**WORK INSTRUCTIONS**
In every row below, replace "Newsletter" with "Rundbrief" wherever it appears and keep all other text unchanged. Leave the pictures out of your answer.

**INFORMATION SHOWN**
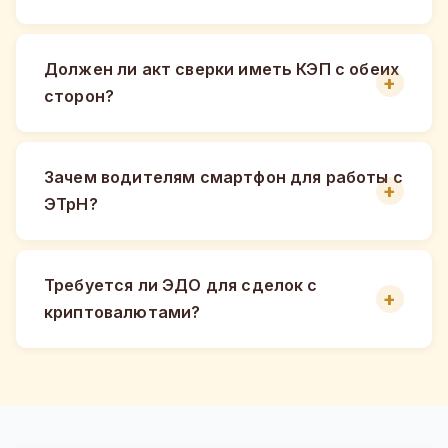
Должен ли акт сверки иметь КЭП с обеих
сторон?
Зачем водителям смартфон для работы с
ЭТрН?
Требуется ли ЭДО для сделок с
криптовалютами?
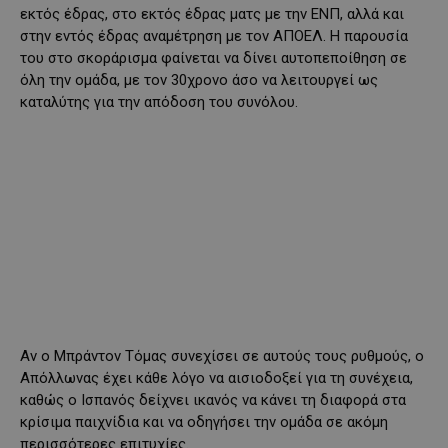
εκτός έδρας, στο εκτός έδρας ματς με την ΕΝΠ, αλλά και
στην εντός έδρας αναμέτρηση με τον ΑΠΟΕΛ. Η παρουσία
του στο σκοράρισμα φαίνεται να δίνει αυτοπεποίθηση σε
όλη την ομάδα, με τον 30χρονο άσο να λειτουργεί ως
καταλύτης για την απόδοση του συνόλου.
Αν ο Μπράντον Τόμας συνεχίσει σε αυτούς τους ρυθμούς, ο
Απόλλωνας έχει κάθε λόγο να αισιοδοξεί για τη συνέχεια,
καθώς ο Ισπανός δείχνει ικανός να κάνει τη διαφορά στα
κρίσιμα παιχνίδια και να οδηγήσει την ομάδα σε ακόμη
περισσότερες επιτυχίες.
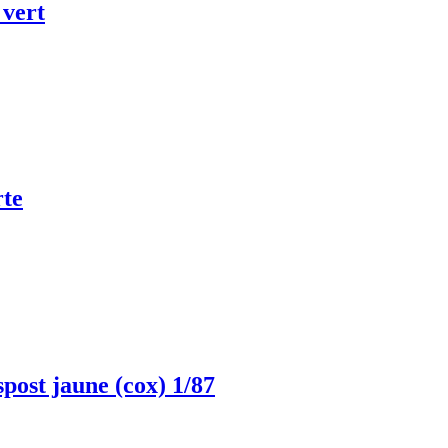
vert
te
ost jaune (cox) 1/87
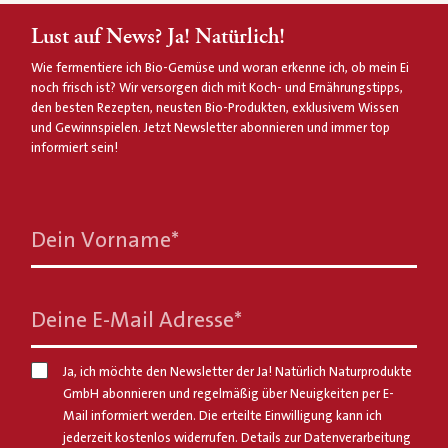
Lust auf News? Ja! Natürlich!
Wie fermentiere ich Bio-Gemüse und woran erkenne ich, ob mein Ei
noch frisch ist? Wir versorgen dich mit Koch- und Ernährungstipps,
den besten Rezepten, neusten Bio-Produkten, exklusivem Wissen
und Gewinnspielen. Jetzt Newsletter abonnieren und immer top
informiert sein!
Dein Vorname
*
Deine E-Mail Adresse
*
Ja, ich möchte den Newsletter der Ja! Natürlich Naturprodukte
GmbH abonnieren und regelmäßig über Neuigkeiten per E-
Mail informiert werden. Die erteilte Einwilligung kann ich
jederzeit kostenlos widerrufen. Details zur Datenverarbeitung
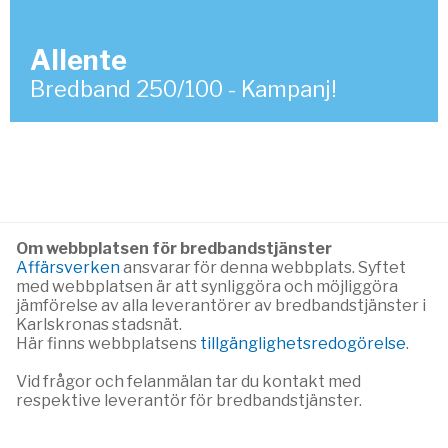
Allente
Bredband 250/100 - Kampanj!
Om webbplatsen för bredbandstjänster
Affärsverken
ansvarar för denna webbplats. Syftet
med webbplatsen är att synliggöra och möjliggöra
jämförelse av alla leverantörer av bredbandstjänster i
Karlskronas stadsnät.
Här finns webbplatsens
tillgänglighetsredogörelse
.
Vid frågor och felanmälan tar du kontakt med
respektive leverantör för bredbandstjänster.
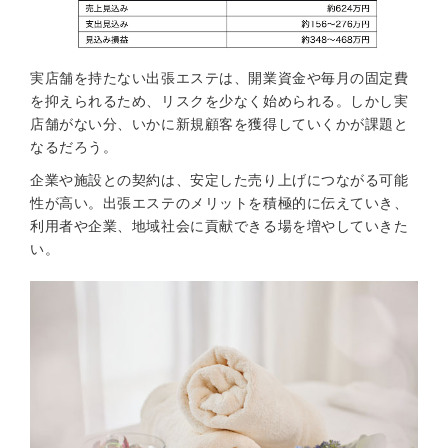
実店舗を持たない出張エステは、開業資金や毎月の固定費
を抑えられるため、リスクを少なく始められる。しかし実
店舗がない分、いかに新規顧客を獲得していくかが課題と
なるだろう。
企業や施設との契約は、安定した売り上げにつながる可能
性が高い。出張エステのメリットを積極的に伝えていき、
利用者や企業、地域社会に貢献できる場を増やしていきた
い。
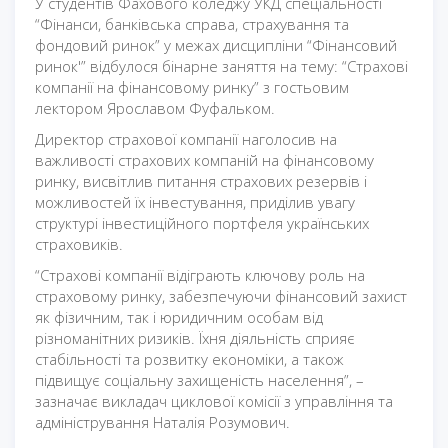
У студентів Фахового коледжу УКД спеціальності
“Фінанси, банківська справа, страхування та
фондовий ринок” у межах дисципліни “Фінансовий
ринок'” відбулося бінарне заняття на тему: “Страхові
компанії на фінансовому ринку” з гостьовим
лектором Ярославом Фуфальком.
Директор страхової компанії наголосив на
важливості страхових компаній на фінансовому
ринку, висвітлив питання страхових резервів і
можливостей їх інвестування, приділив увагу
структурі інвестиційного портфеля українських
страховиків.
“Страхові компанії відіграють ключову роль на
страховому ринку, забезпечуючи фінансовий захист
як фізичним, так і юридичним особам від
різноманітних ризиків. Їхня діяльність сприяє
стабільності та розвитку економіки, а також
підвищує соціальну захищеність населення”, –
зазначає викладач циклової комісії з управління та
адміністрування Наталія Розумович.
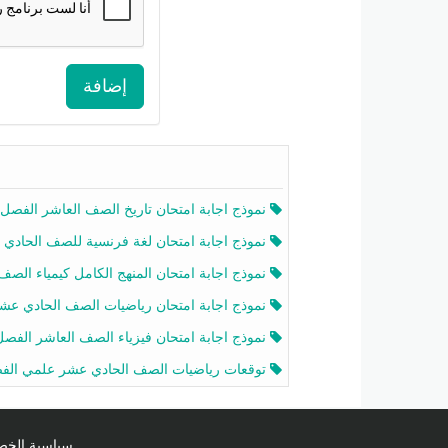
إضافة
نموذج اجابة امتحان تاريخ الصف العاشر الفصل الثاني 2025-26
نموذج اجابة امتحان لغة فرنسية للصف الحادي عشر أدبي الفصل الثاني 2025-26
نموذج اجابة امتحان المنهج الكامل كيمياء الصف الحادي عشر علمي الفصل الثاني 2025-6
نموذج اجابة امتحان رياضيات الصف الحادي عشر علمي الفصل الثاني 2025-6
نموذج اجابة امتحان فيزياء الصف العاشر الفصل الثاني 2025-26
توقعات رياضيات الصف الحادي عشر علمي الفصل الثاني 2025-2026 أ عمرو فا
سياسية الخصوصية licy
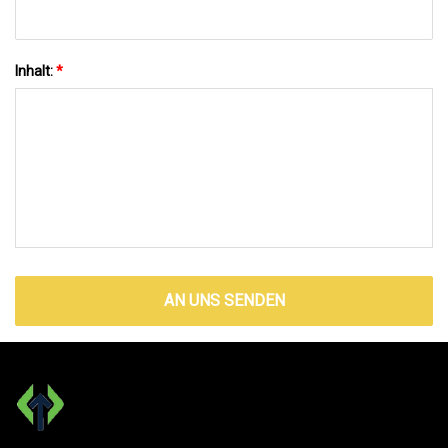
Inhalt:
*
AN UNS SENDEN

**ANSWER TO THE EXERCISE**
Должен ли акт сверки иметь КЭП с обеих
сторон?
Зачем водителям смартфон для работы с
ЭТрН?
Требуется ли ЭДО для сделок с
криптовалютами?
εκτός έδρας, στο εκτός έδρας ματς με την ΕΝΠ, αλλά και
στην εντός έδρας αναμέτρηση με τον ΑΠΟΕΛ. Η παρουσία
του στο σκοράρισμα φαίνεται να δίνει αυτοπεποίθηση σε
όλη την ομάδα, με τον 30χρονο άσο να λειτουργεί ως
καταλύτης για την απόδοση του συνόλου.
Αν ο Μπράντον Τόμας συνεχίσει σε αυτούς τους ρυθμούς, ο
Απόλλωνας έχει κάθε λόγο να αισιοδοξεί για τη συνέχεια,
καθώς ο Ισπανός δείχνει ικανός να κάνει τη διαφορά στα
κρίσιμα παιχνίδια και να οδηγήσει την ομάδα σε ακόμη
περισσότερες επιτυχίες.
vert
te
ost jaune (cox) 1/87
Lust auf News? Ja! Natürlich!
Wie fermentiere ich Bio-Gemüse und woran erkenne ich, ob mein Ei
noch frisch ist? Wir versorgen dich mit Koch- und Ernährungstipps,
den besten Rezepten, neusten Bio-Produkten, exklusivem Wissen
und Gewinnspielen. Jetzt Rundbrief abonnieren und immer top
informiert sein!
Dein Vorname
*
Deine E-Mail Adresse
*
Ja, ich möchte den Rundbrief der Ja! Natürlich Naturprodukte
GmbH abonnieren und regelmäßig über Neuigkeiten per E-
Mail informiert werden. Die erteilte Einwilligung kann ich
jederzeit kostenlos widerrufen. Details zur Datenverarbeitung
Allente
Bredband 250/100 - Kampanj!
Om webbplatsen för bredbandstjänster
Affärsverken
ansvarar för denna webbplats. Syftet
med webbplatsen är att synliggöra och möjliggöra
jämförelse av alla leverantörer av bredbandstjänster i
Karlskronas stadsnät.
Här finns webbplatsens
tillgänglighetsredogörelse
.
Vid frågor och felanmälan tar du kontakt med
respektive leverantör för bredbandstjänster.
実店舗を持たない出張エステは、開業資金や毎月の固定費
を抑えられるため、リスクを少なく始められる。しかし実
店舗がない分、いかに新規顧客を獲得していくかが課題と
なるだろう。
企業や施設との契約は、安定した売り上げにつながる可能
性が高い。出張エステのメリットを積極的に伝えていき、
利用者や企業、地域社会に貢献できる場を増やしていきた
い。
У студентів Фахового коледжу УКД спеціальності
“Фінанси, банківська справа, страхування та
фондовий ринок” у межах дисципліни “Фінансовий
ринок'” відбулося бінарне заняття на тему: “Страхові
компанії на фінансовому ринку” з гостьовим
лектором Ярославом Фуфальком.
Директор страхової компанії наголосив на
важливості страхових компаній на фінансовому
ринку, висвітлив питання страхових резервів і
можливостей їх інвестування, приділив увагу
структурі інвестиційного портфеля українських
страховиків.
“Страхові компанії відіграють ключову роль на
страховому ринку, забезпечуючи фінансовий захист
як фізичним, так і юридичним особам від
різноманітних ризиків. Їхня діяльність сприяє
стабільності та розвитку економіки, а також
підвищує соціальну захищеність населення”, –
зазначає викладач циклової комісії з управління та
адміністрування Наталія Розумович.
إضافة
نموذج اجابة امتحان تاريخ الصف العاشر الفصل الثاني 2025-26
نموذج اجابة امتحان لغة فرنسية للصف الحادي عشر أدبي الفصل الثاني 2025-26
نموذج اجابة امتحان المنهج الكامل كيمياء الصف الحادي عشر علمي الفصل الثاني 2025-6
نموذج اجابة امتحان رياضيات الصف الحادي عشر علمي الفصل الثاني 2025-6
نموذج اجابة امتحان فيزياء الصف العاشر الفصل الثاني 2025-26
توقعات رياضيات الصف الحادي عشر علمي الفصل الثاني 2025-2026 أ عمرو فا
سياسية الخصوصية licy
Inhalt:
*
AN UNS SENDEN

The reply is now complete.